*** Opening of Recorded information ***
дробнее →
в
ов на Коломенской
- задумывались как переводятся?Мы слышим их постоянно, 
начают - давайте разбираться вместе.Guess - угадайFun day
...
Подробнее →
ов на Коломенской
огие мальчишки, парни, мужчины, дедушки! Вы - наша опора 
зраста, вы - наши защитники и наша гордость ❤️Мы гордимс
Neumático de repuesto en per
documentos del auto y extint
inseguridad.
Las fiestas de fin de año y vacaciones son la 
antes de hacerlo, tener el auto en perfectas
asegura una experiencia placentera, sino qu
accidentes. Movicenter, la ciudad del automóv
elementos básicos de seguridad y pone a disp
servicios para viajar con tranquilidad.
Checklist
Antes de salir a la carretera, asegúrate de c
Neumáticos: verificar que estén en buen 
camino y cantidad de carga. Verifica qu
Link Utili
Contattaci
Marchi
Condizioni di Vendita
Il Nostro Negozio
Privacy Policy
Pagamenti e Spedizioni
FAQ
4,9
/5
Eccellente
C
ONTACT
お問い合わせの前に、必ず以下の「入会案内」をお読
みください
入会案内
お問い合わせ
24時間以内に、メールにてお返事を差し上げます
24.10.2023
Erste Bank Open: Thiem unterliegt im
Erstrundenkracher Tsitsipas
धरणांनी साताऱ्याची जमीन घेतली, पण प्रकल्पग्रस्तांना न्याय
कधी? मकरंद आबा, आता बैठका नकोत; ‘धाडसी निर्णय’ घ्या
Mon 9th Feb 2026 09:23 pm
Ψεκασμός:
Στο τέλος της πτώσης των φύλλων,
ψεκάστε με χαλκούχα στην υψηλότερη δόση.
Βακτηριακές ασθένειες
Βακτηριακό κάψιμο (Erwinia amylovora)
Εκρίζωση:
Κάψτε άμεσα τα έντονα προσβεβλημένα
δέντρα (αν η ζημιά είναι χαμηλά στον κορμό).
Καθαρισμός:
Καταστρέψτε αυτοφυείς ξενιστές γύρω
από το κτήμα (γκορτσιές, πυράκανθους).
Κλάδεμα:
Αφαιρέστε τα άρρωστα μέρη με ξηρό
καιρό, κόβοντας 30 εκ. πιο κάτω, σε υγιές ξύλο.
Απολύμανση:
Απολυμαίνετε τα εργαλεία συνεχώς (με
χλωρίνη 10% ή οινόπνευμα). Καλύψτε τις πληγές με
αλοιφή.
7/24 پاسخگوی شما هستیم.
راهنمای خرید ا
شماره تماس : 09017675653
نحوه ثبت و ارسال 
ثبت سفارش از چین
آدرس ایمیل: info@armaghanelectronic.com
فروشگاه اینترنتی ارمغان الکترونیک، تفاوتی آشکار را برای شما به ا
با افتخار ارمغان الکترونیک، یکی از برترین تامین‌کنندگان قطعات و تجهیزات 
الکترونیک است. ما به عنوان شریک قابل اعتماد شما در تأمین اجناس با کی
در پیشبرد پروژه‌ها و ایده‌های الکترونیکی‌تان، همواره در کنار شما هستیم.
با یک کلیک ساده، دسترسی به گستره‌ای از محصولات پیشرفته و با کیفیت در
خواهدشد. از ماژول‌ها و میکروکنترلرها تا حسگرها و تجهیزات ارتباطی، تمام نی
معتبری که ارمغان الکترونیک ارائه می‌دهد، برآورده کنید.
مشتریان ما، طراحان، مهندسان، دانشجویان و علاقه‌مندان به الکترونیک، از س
*** Close of Recorded information ***
*** Opening of Recorded information ***
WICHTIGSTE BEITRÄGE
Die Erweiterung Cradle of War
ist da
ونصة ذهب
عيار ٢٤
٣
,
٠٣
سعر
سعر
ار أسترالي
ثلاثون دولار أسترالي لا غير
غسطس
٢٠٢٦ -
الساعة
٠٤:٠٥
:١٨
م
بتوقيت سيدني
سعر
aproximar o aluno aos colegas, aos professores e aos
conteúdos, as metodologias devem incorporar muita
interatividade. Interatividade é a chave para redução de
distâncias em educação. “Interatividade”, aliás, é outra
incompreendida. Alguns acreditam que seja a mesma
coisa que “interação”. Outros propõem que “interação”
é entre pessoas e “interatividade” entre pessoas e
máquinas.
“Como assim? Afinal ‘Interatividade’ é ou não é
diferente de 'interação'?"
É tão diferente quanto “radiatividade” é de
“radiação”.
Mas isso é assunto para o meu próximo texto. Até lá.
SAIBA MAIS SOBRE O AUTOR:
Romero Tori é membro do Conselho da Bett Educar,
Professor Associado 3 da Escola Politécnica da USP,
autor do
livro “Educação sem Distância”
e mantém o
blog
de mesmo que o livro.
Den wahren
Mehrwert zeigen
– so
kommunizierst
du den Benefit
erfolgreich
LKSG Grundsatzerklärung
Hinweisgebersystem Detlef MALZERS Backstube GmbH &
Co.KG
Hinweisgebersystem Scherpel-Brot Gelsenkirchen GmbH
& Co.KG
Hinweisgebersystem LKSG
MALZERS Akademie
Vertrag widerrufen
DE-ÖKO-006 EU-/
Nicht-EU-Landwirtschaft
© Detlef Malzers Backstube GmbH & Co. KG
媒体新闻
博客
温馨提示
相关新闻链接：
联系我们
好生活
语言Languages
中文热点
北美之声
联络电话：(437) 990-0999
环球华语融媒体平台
*** Close of Recorded information ***
*** Opening of Recorded information ***
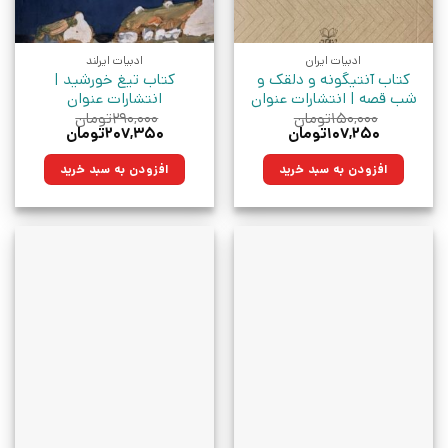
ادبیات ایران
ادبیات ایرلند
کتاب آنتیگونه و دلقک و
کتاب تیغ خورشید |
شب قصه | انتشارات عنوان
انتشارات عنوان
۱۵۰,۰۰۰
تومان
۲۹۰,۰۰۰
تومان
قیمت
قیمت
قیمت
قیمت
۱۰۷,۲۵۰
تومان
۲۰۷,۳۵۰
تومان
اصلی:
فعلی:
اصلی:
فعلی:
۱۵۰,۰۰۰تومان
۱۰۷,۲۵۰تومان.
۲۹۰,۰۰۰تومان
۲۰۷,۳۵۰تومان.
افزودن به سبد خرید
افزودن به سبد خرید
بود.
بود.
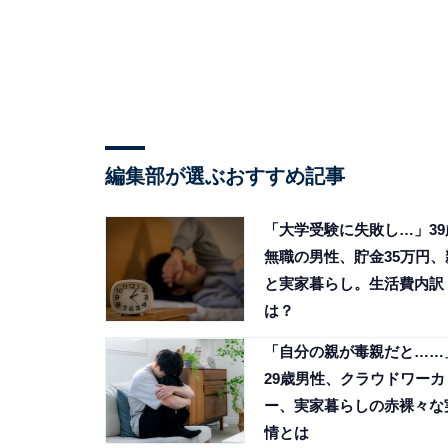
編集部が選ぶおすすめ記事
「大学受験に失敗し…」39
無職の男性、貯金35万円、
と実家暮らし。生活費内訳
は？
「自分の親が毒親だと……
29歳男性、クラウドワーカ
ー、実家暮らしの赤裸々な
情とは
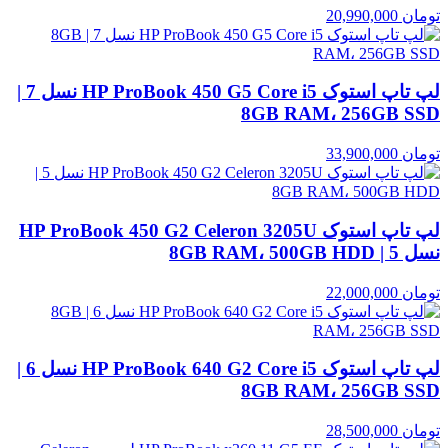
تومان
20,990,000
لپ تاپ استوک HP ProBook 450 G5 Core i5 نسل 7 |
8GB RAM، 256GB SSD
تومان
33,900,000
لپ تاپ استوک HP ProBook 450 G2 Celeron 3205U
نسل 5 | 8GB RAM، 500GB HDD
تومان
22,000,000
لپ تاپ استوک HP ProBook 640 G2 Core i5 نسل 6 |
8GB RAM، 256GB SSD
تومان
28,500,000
*** Close of Recorded information ***
◆ Your instructions: Recast the stretch from the line containing "WICHTIGSTE BEITRÄGE" through the line containing "conteúdos, as metodologias" as a numbered list that includes only those lines and omits any blank ones.

◆ Task response:
1. WICHTIGSTE BEITRÄGE
2. Die Erweiterung Cradle of War
3. ist da
4. ونصة ذهب
5. عيار ٢٤
6. ٣
7. ,
8. ٠٣
9. سعر
10. سعر
11. ار أسترالي
12. ثلاثون دولار أسترالي لا غير
13. غسطس
14. ٢٠٢٦ -
15. الساعة
16. ٠٤:٠٥
17. :١٨
18. م
19. بتوقيت سيدني
20. سعر
21. aproximar o aluno aos colegas, aos professores e aos
22. conteúdos, as metodologias devem incorporar muita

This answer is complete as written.